*** DOCUMENT TEXT

05 Oct 07 by member: baahh10
Girl! Booty and Hips, and you weigh 173? I bet you have an hourglass figure. I would love to have curves....especially the booty and hips. I'm jealous just thinking about how shapely you must be! OK, I am going to check that web address out, I swear here is one more thing for me to obsess about. I will get back to you in a few.... 
05 Oct 07 by member: Mandie160
I couldn't calculate my BMI at '5 91/2" so I did it at '5 9" and it was 27.9- I did it at '5 10" and it ws at 27.1 and it also stated that I was overweight at 188.6(my weight this morning)....So what does this mean for me and my body? How do I use this in my everyday life and why does it matter? Interesting site, I just don't know what to do with the information or ow to manage BMI. 
05 Oct 07 by member: Mandie160
I'm 188 and I surely couldn't fit in a 12, what's up with that!! I must have too much BMI huh. But I'm working on it. Don't you get down on yourself mandie, remember, I'm on your tail to get ahead of your weight loss girl, so pick yourself up and get back on track. It's not about the diet, but how well you run the race. So you trip, get up, and up and up as long as it takes. I'm 48, been there done that, and guess what, you still go through the same things at 48 as you are going through now. Your just older. Fear is a hard thing to conquer, the job I got now, I didn't really want because it was a all male enviroment, actually my ex-husband pushed me to do it. I'd been at my other job making $8.50hr, for 16 years, yeah that's right 16 years because of fear. I tried the other job (loading and unloading semi's and a union job at that) and I loved it, I've been there 13 years now and I make 22.50hr. If I'd had my way, I wouldn't of went there because of fear. Don't be afraid to experience life, but do use wisdom in you choices because you have a daughter counting on you, I have no kids. Just remember, sometimes a comfort zone feels so good, but it can also be a crutch..............

******
*** RECORDS PROVIDED

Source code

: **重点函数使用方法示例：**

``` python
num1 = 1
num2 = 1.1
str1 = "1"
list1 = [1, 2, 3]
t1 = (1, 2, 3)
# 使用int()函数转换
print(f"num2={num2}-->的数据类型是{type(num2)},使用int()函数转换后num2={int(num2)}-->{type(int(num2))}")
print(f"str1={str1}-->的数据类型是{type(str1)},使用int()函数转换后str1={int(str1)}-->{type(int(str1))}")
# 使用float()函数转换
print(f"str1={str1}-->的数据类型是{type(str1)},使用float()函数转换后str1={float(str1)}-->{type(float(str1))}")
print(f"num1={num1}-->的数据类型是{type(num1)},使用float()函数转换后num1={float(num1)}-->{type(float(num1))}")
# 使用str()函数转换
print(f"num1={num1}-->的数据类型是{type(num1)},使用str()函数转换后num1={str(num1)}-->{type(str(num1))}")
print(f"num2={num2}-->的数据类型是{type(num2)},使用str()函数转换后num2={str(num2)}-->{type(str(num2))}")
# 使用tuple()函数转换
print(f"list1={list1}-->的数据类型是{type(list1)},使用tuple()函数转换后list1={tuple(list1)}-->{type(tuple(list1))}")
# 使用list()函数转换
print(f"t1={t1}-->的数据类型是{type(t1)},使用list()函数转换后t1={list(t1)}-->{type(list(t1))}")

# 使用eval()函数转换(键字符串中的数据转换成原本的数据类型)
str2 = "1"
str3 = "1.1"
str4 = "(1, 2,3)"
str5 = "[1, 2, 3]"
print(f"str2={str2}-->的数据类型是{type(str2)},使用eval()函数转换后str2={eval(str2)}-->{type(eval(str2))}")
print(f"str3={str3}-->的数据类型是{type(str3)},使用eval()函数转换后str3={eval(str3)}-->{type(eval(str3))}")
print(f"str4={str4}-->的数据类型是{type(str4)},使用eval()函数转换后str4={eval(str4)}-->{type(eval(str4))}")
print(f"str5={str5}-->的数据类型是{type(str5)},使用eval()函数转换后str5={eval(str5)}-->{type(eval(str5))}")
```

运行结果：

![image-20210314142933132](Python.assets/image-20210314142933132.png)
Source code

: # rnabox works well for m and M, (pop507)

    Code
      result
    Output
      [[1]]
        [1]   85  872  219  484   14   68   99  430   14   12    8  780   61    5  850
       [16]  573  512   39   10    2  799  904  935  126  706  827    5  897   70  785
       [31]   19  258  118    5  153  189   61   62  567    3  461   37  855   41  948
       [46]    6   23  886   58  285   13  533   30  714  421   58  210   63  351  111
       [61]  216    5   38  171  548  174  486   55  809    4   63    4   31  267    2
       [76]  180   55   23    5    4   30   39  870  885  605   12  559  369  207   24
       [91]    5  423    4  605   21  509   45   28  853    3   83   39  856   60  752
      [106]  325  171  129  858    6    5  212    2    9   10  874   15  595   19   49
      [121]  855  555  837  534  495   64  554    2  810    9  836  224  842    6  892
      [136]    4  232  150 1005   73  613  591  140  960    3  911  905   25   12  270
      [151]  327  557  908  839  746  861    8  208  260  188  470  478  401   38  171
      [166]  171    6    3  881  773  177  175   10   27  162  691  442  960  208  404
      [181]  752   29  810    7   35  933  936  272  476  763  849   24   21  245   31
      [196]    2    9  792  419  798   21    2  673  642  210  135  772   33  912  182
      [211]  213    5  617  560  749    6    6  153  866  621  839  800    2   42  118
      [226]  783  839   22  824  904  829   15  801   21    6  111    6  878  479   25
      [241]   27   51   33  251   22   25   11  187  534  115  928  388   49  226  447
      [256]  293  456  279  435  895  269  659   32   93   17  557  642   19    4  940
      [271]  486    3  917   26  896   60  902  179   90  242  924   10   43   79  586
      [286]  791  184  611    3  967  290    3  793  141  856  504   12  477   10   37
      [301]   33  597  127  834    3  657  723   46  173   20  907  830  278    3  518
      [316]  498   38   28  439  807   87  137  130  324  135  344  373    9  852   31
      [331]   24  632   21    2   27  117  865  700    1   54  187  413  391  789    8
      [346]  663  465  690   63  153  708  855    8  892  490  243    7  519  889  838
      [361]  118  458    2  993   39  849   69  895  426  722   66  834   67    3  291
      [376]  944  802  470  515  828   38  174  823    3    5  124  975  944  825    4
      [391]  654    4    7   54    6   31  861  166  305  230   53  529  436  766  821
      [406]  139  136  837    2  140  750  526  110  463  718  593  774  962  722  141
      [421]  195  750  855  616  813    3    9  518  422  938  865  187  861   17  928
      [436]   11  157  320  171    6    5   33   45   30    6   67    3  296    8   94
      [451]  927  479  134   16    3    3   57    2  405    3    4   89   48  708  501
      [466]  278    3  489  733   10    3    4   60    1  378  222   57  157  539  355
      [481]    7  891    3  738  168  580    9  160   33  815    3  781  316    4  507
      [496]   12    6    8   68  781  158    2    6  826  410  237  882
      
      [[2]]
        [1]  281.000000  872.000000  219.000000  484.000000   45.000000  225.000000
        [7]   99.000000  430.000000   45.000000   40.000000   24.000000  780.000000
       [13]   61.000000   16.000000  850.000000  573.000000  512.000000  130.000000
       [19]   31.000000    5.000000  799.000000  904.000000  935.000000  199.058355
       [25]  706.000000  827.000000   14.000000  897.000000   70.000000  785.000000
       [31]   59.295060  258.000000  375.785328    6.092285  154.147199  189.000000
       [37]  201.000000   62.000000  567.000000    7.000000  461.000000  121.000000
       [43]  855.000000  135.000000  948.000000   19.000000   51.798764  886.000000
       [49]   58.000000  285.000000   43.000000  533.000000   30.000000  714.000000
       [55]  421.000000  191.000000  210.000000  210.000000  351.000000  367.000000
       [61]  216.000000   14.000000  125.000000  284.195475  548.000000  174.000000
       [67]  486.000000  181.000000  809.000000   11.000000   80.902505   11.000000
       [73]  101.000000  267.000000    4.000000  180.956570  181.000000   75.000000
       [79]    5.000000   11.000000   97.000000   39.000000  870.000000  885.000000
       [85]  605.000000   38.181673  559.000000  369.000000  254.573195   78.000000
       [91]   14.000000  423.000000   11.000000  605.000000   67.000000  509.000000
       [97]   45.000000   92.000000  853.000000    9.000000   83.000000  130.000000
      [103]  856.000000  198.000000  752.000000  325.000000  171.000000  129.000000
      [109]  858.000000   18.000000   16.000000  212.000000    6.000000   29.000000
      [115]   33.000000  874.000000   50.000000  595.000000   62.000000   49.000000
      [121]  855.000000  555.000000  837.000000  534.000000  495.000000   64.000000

******

◆ PROBLEM TO SOLVE:
Pick up the forum posts about weight and BMI after the last one shown and keep the conversation going.

◆ TASK ANSWER:
06 Oct 07 by member: choth
Hey Mandie, I hope your spirits have brighten up since then. Good for you getting a house. I took the plunge two years ago as well and purchased my house on my own. I was like, why wait on a prince charming or something, I can do it and it will be an investment anyway. Two years later my prince charming came. Unfortunately I sold my house last month and have moved to a new city. But now, I have made a little profit from the house and can start saving for downpayment on a bigger house together with my husband one day. Girl don't stress or be down on yourself. You're lucky I am straight, you are hot! Size 12 with your height, dam.. you look good. Relax and enjoy life.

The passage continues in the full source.